Kakanwil Ditjenpas Sumsel Tinjau Pos Bapas dan Calon Lokasi Bapas Musi Banyuasin

Kepala Kantor Wilayah Direktorat Jenderal Pemasyarakatan Sumatera Selatan (Kakanwil Ditjenpas Sumsel), Yulius Sahruzah, didampingi Kalapas Sekayu, Aris Sakuriyadi.

INDODAILY.CO, MUSI BANYUASIN, —- Kepala Kantor Wilayah Direktorat Jenderal Pemasyarakatan Sumatera Selatan (Kakanwil Ditjenpas Sumsel), Yulius Sahruzah, didampingi Kalapas Sekayu, Aris Sakuriyadi.

Melakukan peninjauan ke Pos Balai Pemasyarakatan (Bapas) Palembang, sekaligus meninjau lahan hibah yang direncanakan menjadi lokasi pembangunan Bapas Musi Banyuasin, Selasa (14/07/2026).

Kegiatan tersebut merupakan bagian dari upaya Kanwil Ditjenpas Sumsel dalam memperkuat layanan pemasyarakatan di Kabupaten Musi Banyuasin, khususnya pada bidang pembimbingan kemasyarakatan dan pendampingan klien pemasyarakatan. Kehadiran Bapas yang representatif, diharapkan mampu meningkatkan kualitas pelayanan kepada masyarakat, sekaligus mendukung pelaksanaan tugas pemasyarakatan secara lebih efektif dan profesional.

Dalam kunjungannya, Kakanwil meninjau kondisi Pos Bapas palembang yang saat ini menjadi pusat pelayanan sementara bagi klien pemasyarakatan di wilayah Musi Banyuasin. Peninjauan dilakukan untuk melihat secara langsung sarana dan prasarana yang tersedia, sekaligus mengidentifikasi kebutuhan pengembangan guna menunjang pelayanan yang lebih optimal.

Selanjutnya, rombongan meninjau lahan hibah seluas ±3.000 meter persegi yang telah diproyeksikan sebagai lokasi pembangunan Bapas Musi Banyuasin. Peninjauan dilakukan untuk memastikan kesiapan lokasi dari berbagai aspek, mulai dari aksesibilitas, kondisi lahan, hingga potensi pengembangannya sebagai fasilitas pelayanan publik di bidang pemasyarakatan.

Bacaan Lainnya

Kakanwil Ditjenpas Sumsel, Yulius Sahruzah, menyampaikan bahwa, pembangunan Bapas Musi Banyuasin merupakan langkah strategis untuk meningkatkan kualitas pelayanan pemasyarakatan, khususnya dalam pelaksanaan pembimbingan, pendampingan, dan pengawasan jenis pidana alternatif seperti pidana pengawasan dan kerja sosial, sesuai Kitab Undang-Undang Hukum Pidana (KUHP) yang baru.

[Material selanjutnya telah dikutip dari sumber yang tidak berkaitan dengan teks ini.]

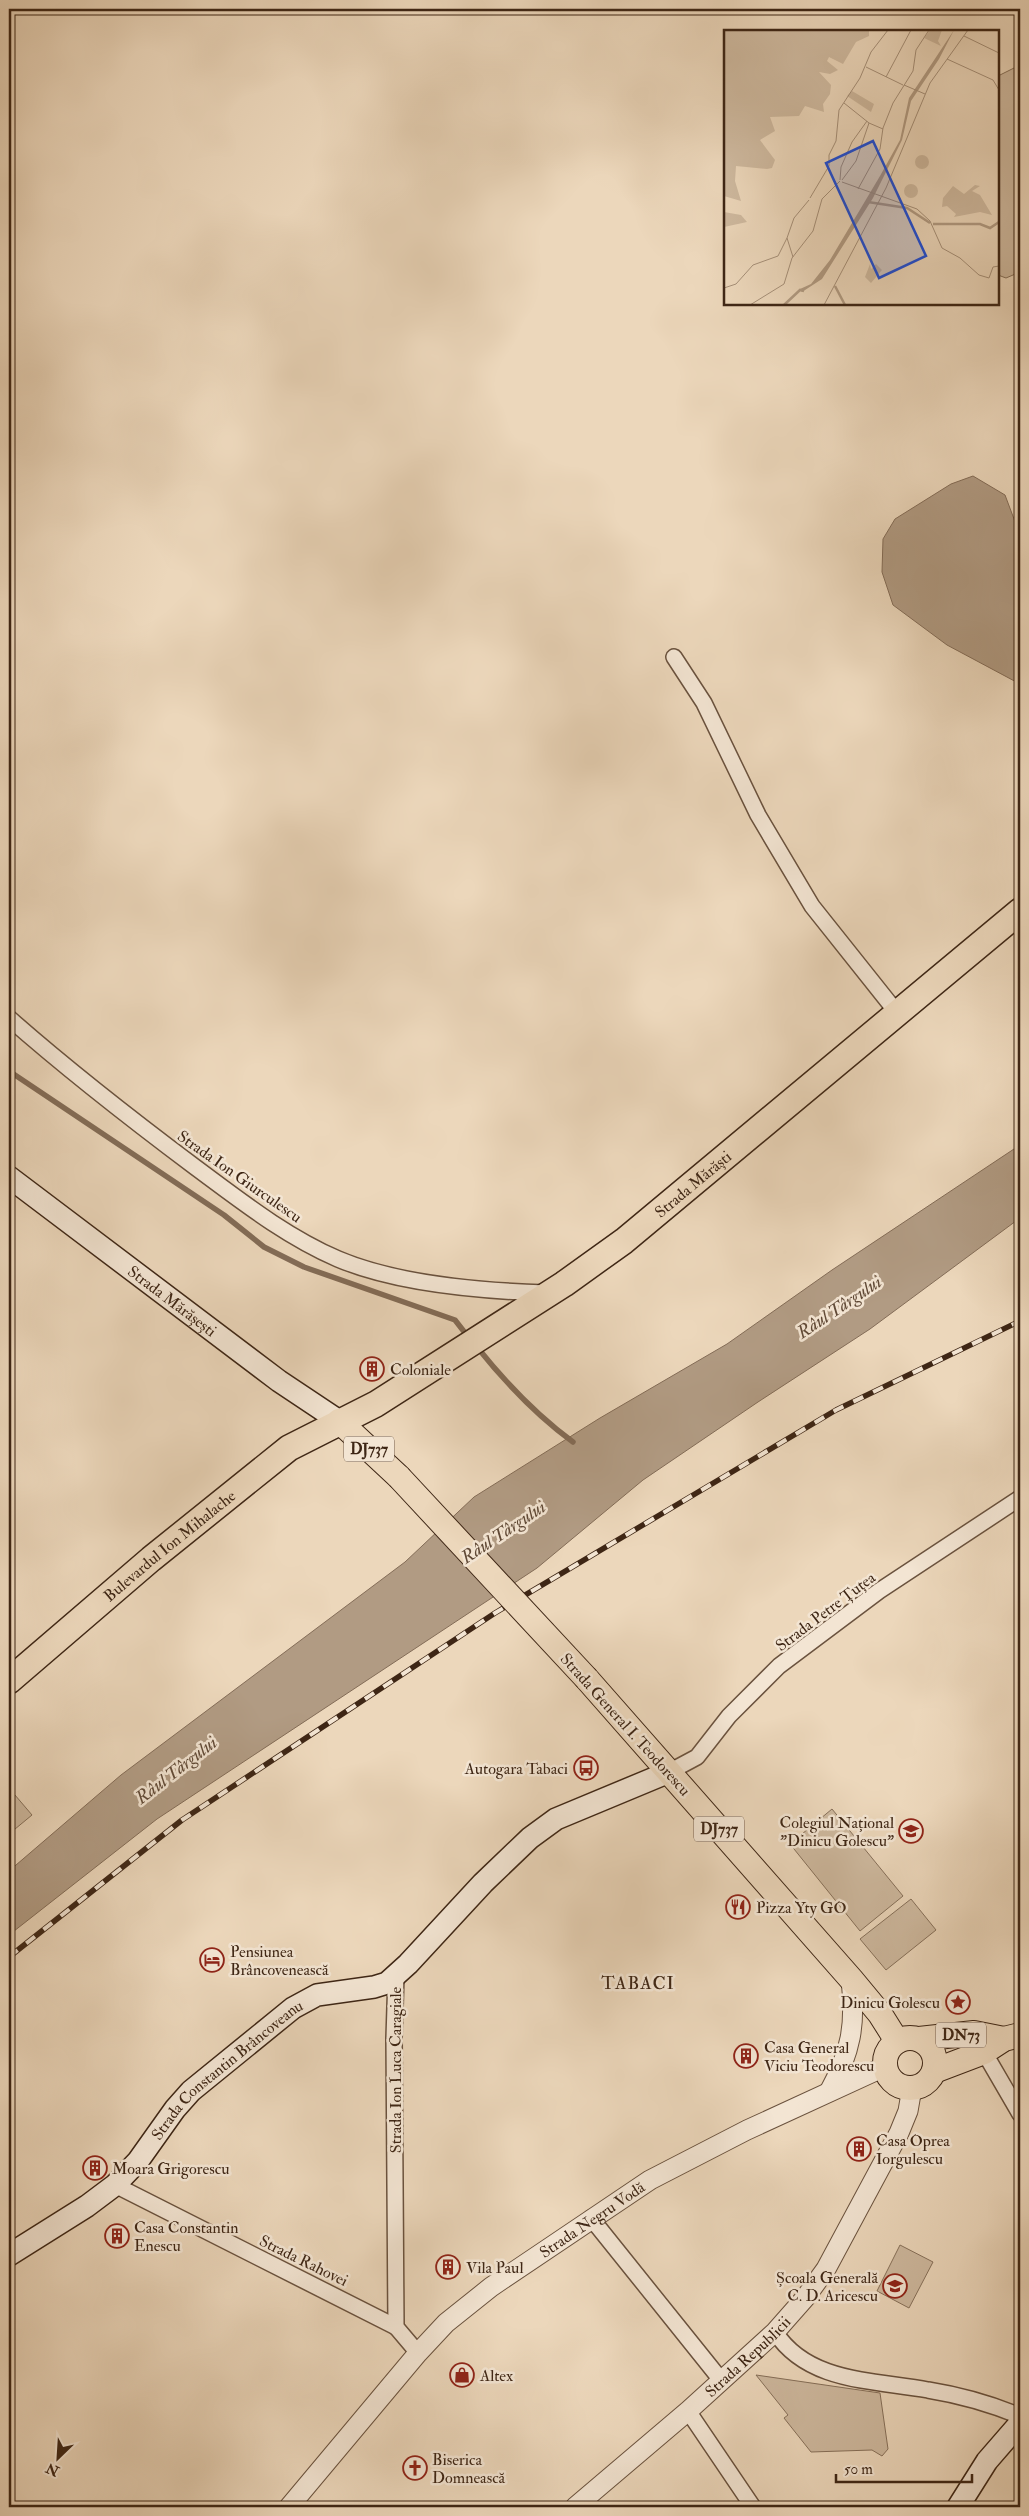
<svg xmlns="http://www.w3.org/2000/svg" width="1029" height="2516" font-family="'IM FELL Double Pica',serif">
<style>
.green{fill:#ceb99f;stroke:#86705a}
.water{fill:#b19b83;stroke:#836c57}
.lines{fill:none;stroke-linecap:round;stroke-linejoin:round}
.stream{stroke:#836c57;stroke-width:5.5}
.minor-casing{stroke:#6a523e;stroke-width:18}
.tertiary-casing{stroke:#6a523e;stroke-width:21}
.secondary-casing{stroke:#3e2615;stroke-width:24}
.primary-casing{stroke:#3e2615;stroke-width:26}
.trunk-casing{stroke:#3e2615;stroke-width:28}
.minor{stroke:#f3e5d3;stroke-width:15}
.tertiary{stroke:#f3e5d3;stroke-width:19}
.secondary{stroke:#f3e5d3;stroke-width:21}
.primary{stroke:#ecd7bb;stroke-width:24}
.trunk{stroke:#ecd7bb;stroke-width:25}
.rail-casing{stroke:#3e2615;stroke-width:5.5}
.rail{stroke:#f3e5d3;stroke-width:4;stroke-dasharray:11;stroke-linecap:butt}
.primary-bridge-casing{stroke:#3e2615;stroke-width:26;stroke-linecap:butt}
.primary-bridge{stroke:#ecd7bb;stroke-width:24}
.labels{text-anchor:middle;stroke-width:5;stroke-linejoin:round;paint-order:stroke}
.shield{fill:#f3e5d3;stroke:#745f4e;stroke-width:1}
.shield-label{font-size:15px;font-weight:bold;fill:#3e2615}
.street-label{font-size:16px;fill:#3e2615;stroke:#f3e5d3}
.poi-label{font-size:16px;fill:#3e2615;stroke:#f3e5d3;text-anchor:start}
.water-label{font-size:18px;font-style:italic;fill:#604936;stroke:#f3e5d3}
.neighbourhood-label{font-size:18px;letter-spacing:1px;fill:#3e2615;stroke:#f3e5d3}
.inset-river{fill:none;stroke:#b19b83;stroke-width:2.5}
.inset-road{fill:none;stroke:#a69079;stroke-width:1}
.view{fill:#1d4ed8;fill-opacity:0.15;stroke:#1d4ed8;stroke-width:2.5}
.inset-edge{fill:none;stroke:#3e2615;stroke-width:2.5}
</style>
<rect width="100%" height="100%" fill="#ecd7bb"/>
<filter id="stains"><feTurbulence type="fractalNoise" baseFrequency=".004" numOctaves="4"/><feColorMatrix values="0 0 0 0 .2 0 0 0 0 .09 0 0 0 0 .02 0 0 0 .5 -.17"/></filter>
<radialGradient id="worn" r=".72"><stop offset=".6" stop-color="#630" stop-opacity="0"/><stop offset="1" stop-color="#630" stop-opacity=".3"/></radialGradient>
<g class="green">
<polygon points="1020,65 1020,272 1006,278 998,275 998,76"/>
<polygon points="9,1788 32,1815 9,1834"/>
<polygon points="832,1809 903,1896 860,1931 790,1844"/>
<polygon points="911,1899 936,1930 886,1970 860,1939"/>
<polygon points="900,2245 933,2262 909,2308 877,2291"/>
<polygon points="756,2375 880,2393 888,2449 882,2456 872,2450 811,2452 784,2418 788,2415"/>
</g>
<g class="water">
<polygon points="973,476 1005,495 1020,535 1020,684 947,645 893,605 882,572 883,539 895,519 951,484"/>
<polygon points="1020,1145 1020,1218 870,1329 758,1402 643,1480 537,1568 157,1819 9,1935 9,1871 121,1775 405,1562 474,1497 600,1418 727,1344 832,1270"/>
</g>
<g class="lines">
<g class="stream">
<polyline points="9,1071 224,1215 264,1247 304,1267 455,1320 469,1338"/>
<path d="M 477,1347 C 505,1382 536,1415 573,1442"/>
</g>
<g class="minor-casing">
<g id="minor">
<polyline points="674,657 704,703 758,815 812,906 898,1014"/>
<path d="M 9,1018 C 68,1070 131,1119 195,1167 C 241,1201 285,1236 338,1259 C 397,1284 482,1291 546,1293"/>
<polyline points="669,1772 697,1757 729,1716 779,1666 879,1591 1020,1498"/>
<polyline points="396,1976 394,2038 396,2327 418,2353"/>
<polyline points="984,2052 1020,2114"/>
<polyline points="115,2185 396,2327"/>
<polyline points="591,2218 721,2380"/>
<path d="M 775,2332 C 808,2383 874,2380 928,2390 C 959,2395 991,2404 1020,2416"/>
<polyline points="688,2411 753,2507"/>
</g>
</g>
<g class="tertiary-casing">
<g id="tertiary">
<path d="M 829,2092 C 851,2052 856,2025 851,1979"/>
<path id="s1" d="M 289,2507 L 418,2353 L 446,2323 L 491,2287 L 650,2180 L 747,2130 L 884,2067"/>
<path id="s2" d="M 575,2507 L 688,2411 L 775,2332 L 805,2298 L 826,2269 L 899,2133 L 908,2111 L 912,2088"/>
</g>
</g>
<g class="secondary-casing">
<g id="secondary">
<path id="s3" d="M 9,1177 L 279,1381 L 339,1421"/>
<path id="s4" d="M 9,2255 L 87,2206 L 115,2185 L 138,2161 L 175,2109 L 191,2091 L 293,2008 L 317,1995 L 374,1987 L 387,1983 L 408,1964 L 483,1883 L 530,1838 L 556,1819 L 669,1772"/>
<polyline points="958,2507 987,2461 1020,2423"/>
</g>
</g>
<g class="primary-casing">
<g id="primary">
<polyline points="339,1421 399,1477"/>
<polyline points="587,1679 851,1979 880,2014 897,2041"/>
<circle cx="910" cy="2063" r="25"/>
<polyline points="919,2039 974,2033 1004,2039"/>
<polyline points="934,2071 984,2052 1004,2039 1020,2035"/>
</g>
</g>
<g class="trunk-casing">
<g id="trunk">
<path id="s5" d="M 9,1681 L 151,1559 L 289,1448 L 376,1404 L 564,1284 L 624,1241 L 1020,911"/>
</g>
</g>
<use href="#minor" class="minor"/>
<use href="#tertiary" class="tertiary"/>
<use href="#secondary" class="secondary"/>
<use href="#primary" class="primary"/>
<use href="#trunk" class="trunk"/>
<g class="rail-casing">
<polyline id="rail" points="9,1957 182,1820 495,1613 836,1410 1020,1321"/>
</g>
<use href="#rail" class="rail"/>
<g class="primary-bridge-casing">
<polyline id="primary-bridge" points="399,1477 587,1679"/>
</g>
<use href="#primary-bridge" class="primary-bridge"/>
</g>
<defs>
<g id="building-ring" transform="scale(1.25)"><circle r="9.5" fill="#f3e5d3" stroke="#8f2418" stroke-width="1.5"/><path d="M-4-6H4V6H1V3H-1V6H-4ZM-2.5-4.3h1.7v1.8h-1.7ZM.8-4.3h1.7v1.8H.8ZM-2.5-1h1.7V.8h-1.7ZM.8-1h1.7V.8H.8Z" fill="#8f2418"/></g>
<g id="bus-ring" transform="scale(1.25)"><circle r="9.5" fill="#f3e5d3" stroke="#8f2418" stroke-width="1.5"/><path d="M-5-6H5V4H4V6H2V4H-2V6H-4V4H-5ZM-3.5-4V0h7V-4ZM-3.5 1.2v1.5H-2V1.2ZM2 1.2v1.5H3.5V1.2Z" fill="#8f2418"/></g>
<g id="school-ring" transform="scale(1.25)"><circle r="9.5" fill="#f3e5d3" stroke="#8f2418" stroke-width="1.5"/><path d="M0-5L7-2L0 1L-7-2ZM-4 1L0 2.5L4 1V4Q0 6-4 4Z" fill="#8f2418"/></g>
<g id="restaurant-ring" transform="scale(1.25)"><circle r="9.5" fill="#f3e5d3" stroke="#8f2418" stroke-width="1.5"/><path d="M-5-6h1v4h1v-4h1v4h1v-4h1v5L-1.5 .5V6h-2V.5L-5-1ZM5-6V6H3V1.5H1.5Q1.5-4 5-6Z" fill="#8f2418"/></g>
<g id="hotel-ring" transform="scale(1.25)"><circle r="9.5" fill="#f3e5d3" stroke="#8f2418" stroke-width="1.5"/><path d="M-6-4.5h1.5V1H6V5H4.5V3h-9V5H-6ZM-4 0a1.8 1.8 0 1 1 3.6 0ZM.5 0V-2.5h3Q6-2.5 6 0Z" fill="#8f2418"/></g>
<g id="sight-ring" transform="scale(1.25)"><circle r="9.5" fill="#f3e5d3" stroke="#8f2418" stroke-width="1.5"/><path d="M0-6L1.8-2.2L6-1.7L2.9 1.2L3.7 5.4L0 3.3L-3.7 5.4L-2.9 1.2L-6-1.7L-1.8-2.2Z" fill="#8f2418"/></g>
<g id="shop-ring" transform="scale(1.25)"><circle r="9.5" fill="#f3e5d3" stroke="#8f2418" stroke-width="1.5"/><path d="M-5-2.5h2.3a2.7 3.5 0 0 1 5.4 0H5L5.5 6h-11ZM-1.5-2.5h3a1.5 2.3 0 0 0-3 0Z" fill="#8f2418"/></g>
<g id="church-ring" transform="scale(1.25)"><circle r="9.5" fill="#f3e5d3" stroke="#8f2418" stroke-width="1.5"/><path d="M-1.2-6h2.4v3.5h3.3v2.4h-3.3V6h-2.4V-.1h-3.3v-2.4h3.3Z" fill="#8f2418"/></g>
</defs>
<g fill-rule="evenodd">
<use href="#building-ring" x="372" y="1369"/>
<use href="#bus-ring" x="586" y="1768"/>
<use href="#school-ring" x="911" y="1831"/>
<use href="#restaurant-ring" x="738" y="1907"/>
<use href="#hotel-ring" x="212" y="1960"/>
<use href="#sight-ring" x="958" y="2002"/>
<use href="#building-ring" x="746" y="2056"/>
<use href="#building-ring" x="859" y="2149"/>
<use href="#building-ring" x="95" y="2168"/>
<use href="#building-ring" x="117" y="2236"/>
<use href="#building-ring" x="448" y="2267"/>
<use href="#school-ring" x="895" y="2286"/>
<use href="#shop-ring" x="462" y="2375"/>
<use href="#church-ring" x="415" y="2468"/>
</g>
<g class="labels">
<g class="shield">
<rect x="344" y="1436.5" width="50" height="25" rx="4"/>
<rect x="694" y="1816.5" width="50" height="25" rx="4"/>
<rect x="936" y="2022.5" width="50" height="25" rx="4"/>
</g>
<g class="shield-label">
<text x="369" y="1454">DJ737</text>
<text x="719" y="1834">DJ737</text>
<text x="961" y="2040">DN73</text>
</g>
<g class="street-label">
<text transform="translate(240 1176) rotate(35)" y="6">Strada Ion Giurculescu</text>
<text dy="6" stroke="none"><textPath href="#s5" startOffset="848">Strada Mărăști</textPath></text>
<text dy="6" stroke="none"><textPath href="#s3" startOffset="205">Strada Mărășești</textPath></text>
<text dy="6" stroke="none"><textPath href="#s5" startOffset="210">Bulevardul Ion Mihalache</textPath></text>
<text transform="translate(825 1611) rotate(-37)" y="6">Strada Petre Țuțea</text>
<text transform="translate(626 1724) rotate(48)" y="6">Strada General I. Teodorescu</text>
<text transform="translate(395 2070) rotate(-90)" y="6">Strada Ion Luca Caragiale</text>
<text dy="6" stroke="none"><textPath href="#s4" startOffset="289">Strada Constantin Brâncoveanu</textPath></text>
<text dy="6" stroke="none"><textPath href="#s1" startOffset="421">Strada Negru Vodă</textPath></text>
<text transform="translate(304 2260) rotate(26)" y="6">Strada Rahovei</text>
<text dy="6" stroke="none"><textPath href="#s2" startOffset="229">Strada Republicii</textPath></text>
</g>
<g class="poi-label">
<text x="390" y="1375">Coloniale</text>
<text x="568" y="1774" text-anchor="end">Autogara Tabaci</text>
<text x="894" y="1828" text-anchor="end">Colegiul Național<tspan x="894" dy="18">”Dinicu Golescu”</tspan></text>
<text x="756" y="1913">Pizza Yty GO</text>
<text x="230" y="1957">Pensiunea<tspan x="230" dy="18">Brâncovenească</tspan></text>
<text x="940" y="2008" text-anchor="end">Dinicu Golescu</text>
<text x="764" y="2053">Casa General<tspan x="764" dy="18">Viciu Teodorescu</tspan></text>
<text x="876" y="2146">Casa Oprea<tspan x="876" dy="18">Iorgulescu</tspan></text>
<text x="112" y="2174">Moara Grigorescu</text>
<text x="134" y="2233">Casa Constantin<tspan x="134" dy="18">Enescu</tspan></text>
<text x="466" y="2273">Vila Paul</text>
<text x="878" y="2283" text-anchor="end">Școala Generală<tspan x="878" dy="18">C. D. Aricescu</tspan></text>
<text x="480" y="2381">Altex</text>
<text x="432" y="2465">Biserica<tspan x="432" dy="18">Domnească</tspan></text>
</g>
<g class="water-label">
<text transform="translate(839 1307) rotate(-34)" y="6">Râul Târgului</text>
<text transform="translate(503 1532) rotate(-34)" y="6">Râul Târgului</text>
<text transform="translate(176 1770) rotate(-38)" y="6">Râul Târgului</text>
</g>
<g class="neighbourhood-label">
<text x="638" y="1989">TABACI</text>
</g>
</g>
<g transform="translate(724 30)">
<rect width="275" height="275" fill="#ecd7bb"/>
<path d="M 0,0 L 145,0 L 145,6 L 132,12 L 119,34 L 105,27 L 103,31 L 114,40 L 106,44 L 95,42 L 107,55 L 106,64 L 99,74 L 100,82 L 81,76 L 75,86 L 46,87 L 51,101 L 36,110 L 51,130 L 48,138 L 43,139 L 12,136 L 11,151 L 17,171 L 0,166 ZM 206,0 L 218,0 L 214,11 L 217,16 L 200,8 ZM 128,61 L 150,74 L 147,82 L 123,66 ZM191 132a7 7 0 1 1 14 0a7 7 0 1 1-14 0ZM180 161a7 7 0 1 1 14 0a7 7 0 1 1-14 0ZM 251,155 L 256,156 L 248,161 L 256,165 L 268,185 L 256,182 L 230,187 L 232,184 L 223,176 L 218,177 L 219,168 L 229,156 L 240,164 ZM 0,182 L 17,185 L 23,192 L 0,197 ZM 146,234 L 147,239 L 152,234 L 158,240 L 147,253 L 141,247 Z" fill="#ceb99f"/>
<path d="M 230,0 L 215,29 L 187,71 L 178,110 L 149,168 L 98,249 L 78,262 L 76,259 L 87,254 L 106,230 L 156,146 L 176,110 L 185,68 Z" fill="#b19b83"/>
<path class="inset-river" d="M 144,172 L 183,178 L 206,193M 209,194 L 256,194 L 266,198 L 275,192M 111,256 L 121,275M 60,275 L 76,260 L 80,261"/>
<path class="inset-road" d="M 240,6 L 275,23M 223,29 L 269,50 L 275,60M 142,37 L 179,55M 162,47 L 187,0M 180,55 L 201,64M 120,73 L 145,93 L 159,99M 116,150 L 117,137 L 128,112 L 143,91M 118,150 L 132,131 L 145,93M 118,152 L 193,179 L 206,191 L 218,218 L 236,228 L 255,245 L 265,248 L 269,237 L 275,236M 134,159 L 156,119 L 159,98 L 169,73 L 189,41 L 192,20 L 205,0M 86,168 L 105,136 L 105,125 L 112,111 L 115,80 L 136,48 L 147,22 L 164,0M 69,227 L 63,208 L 70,188 L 85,170M 0,258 L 12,254 L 29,235 L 54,226 L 63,208M 26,275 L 60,254 L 68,228 L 89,201 L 98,169 L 116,151M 100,275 L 162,158 L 206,53 L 244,0"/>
<path class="view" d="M 149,111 L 202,226 L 155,248 L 102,133 Z"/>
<rect width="275" height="275" class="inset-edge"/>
</g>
<rect width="1029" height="2516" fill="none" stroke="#ecd7bb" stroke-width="30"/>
<rect x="10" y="10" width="1009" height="2496" fill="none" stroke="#3e2615" stroke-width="2.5"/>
<rect x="15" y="15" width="999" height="2486" fill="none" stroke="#3e2615"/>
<g transform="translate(58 2458) rotate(205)" stroke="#f3e5d3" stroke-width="4" paint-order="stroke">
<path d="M0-4L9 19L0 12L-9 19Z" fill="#3e2615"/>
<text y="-8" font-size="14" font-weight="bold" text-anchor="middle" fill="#3e2615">N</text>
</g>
<path d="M836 2474v8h136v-8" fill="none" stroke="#3e2615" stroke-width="2.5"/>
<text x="844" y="2474" font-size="15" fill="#3e2615" stroke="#f3e5d3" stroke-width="4" paint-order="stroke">50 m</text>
<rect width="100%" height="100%" filter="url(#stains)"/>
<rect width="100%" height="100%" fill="url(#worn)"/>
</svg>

“Keberadaan Bapas di Musi Banyuasin nantinya akan semakin mendekatkan layanan pemasyarakatan kepada masyarakat. Hal ini juga menjadi bentuk komitmen kami dalam menghadirkan pelayanan yang profesional, efektif, dan berorientasi pada kebutuhan masyarakat,” ujar Yulius.

Sementara itu, Kalapas Sekayu, Aris Sakuriyadi, menyambut baik rencana pembangunan tersebut. Menurutnya, keberadaan Bapas di Kabupaten Musi Banyuasin akan memperkuat sinergi antar unit pelaksana teknis pemasyarakatan, sekaligus memberikan kemudahan akses pelayanan bagi klien pemasyarakatan.

“Kami siap mendukung penuh proses pembangunan Bapas Musi Banyuasin. Dengan hadirnya Bapas di wilayah ini, koordinasi antar-UPT akan semakin baik, dan masyarakat dapat memperoleh layanan pemasyarakatan secara lebih cepat, mudah, dan optimal,” ungkap Aris.